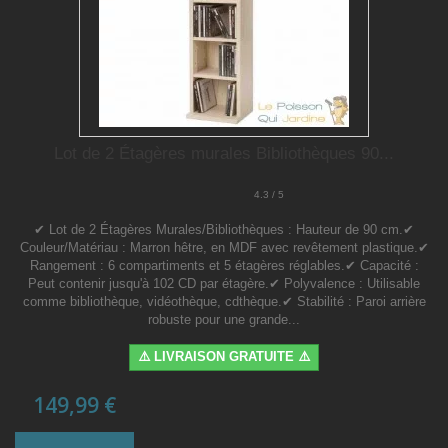
Lot de 2 Étagères murales Bibliothèques 90...
4.3 / 5
✔ Lot de 2 Étagères Murales/Bibliothèques : Hauteur de 90 cm.✔
Couleur/Matériau : Marron hêtre, en MDF avec revêtement plastique.✔
Rangement : 6 compartiments et 5 étagères réglables.✔ Capacité :
Peut contenir jusqu'à 102 CD par étagère.✔ Polyvalence : Utilisable
comme bibliothèque, vidéothèque, cdthèque.✔ Stabilité : Paroi arrière
robuste pour une grande...
⚠️ LIVRAISON GRATUITE ⚠️
149,99 €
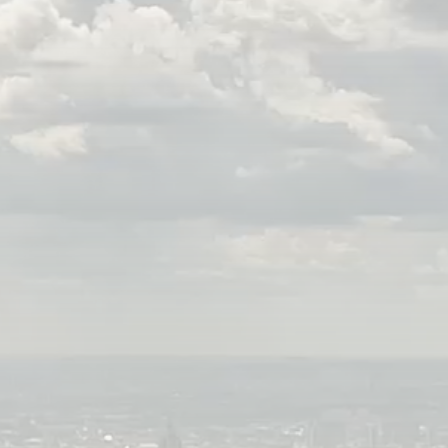
ПТ
СБ
ВС
Москва, GMT+3
П
ном
С
С
андр
С
+)
Д
П
П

※

* What you will do
Retype the text read from all of the records above, reproducing every line precisely, and leave the pictures out of your answer.

* Answer space
Lot de 2 Étagères murales Bibliothèques 90...
4.3 / 5
✔ Lot de 2 Étagères Murales/Bibliothèques : Hauteur de 90 cm.✔
Couleur/Matériau : Marron hêtre, en MDF avec revêtement plastique.✔
Rangement : 6 compartiments et 5 étagères réglables.✔ Capacité :
Peut contenir jusqu'à 102 CD par étagère.✔ Polyvalence : Utilisable
comme bibliothèque, vidéothèque, cdthèque.✔ Stabilité : Paroi arrière
robuste pour une grande...
⚠️ LIVRAISON GRATUITE ⚠️
149,99 €
ПТ
СБ
ВС
Москва, GMT+3
П
ном
С
С
андр
С
+)
Д
П
П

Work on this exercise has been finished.